Anxiety Levels and Sexual Functions of Patients Performing Clean Intermittent Catheterization


CULHA Y., BÜYÜKYILMAZ F., Culha M. G., ACAROĞLU R.

SEXUALITY AND DISABILITY, cilt.39, sa.1, ss.215-224, 2021 (SSCI) identifier identifier

  • Yayın Türü: Makale / Tam Makale
  • Cilt numarası: 39 Sayı: 1
  • Basım Tarihi: 2021
  • Doi Numarası: 10.1007/s11195-020-09671-y
  • Dergi Adı: SEXUALITY AND DISABILITY
  • Derginin Tarandığı İndeksler: Social Sciences Citation Index (SSCI), Scopus, Academic Search Premier, CINAHL, Educational research abstracts (ERA), EMBASE, Psycinfo, Social services abstracts
  • Sayfa Sayıları: ss.215-224
  • Anahtar Kelimeler: Anxiety, Clean intermittent catheterization, Erectile dysfunction, Sexual dysfunction, Turkey
  • İstanbul Üniversitesi Adresli: Hayır

Özet

Clean intermittent catheterization (CIC) is an effective and reliable catheterization method widely used to ensure bladder management. However, pain or discomfort that is commonly seen during catheterization in individuals performing CIC may lead to anxiety and changes in many activities of daily living, particularly in sexual function. The aim of this study was to determine the anxiety levels and sexual functions of patients performing CIC and the relationship between. This descriptive study included a total of 102 patients performing CIC who were followed at a urology outpatient clinic of a state hospital.
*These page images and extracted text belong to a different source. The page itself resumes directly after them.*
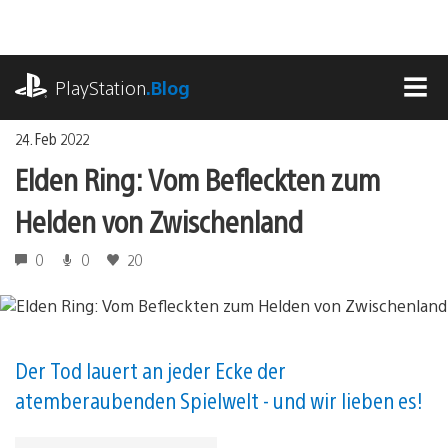
Zum
Inhalt
springen
playstation.com
PlayStation
.Blog
MEN
24. Feb 2022
Elden Ring: Vom Befleckten zum
Helden von Zwischenland
0
0
20
Der Tod lauert an jeder Ecke der
atemberaubenden Spielwelt - und wir lieben es!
Data were collected by using Structured Information Form, Visual Analog Scale (VAS), State-Trait Anxiety Inventory (STAI), Female Sexual Function Scale (FSFI) and International Erectile Function Index-5 (IIEF-5). Statistical analyses were performed using descriptive statistical methods, Pearson Product-Moment Correlation Coefficient and Regression Analysis. Mood scores (VAS) of the patients were 6.56 +/- 1.52. The mean IIEF-5 score was 8.47 +/- 4.59 in male patients and the mean FSFI score was 17.62 +/- 6.2 in female patients. Erectile dysfunction was found in 73.47% of male patients and sexual dysfunction was present in 64.15% of female patients. The STAI-1 score was found to have a negative moderate correlation with IIEF-5 and FSFI scores (p <= 0.05). Furthermore, evaluation of the factors related to sexual dysfunction showed that smoking, female sex, anxiety level, duration of CIC, mood and wheelchair use increased the probability of developing sexual dysfunction. Determining the anxiety and sexual function levels of individuals performing CIC, prioritizing the factors that may affect sexual function, and using appropriate therapeutic approaches are thought to be able to increase the individual's adaptation and have a positive effect on their sexual lives.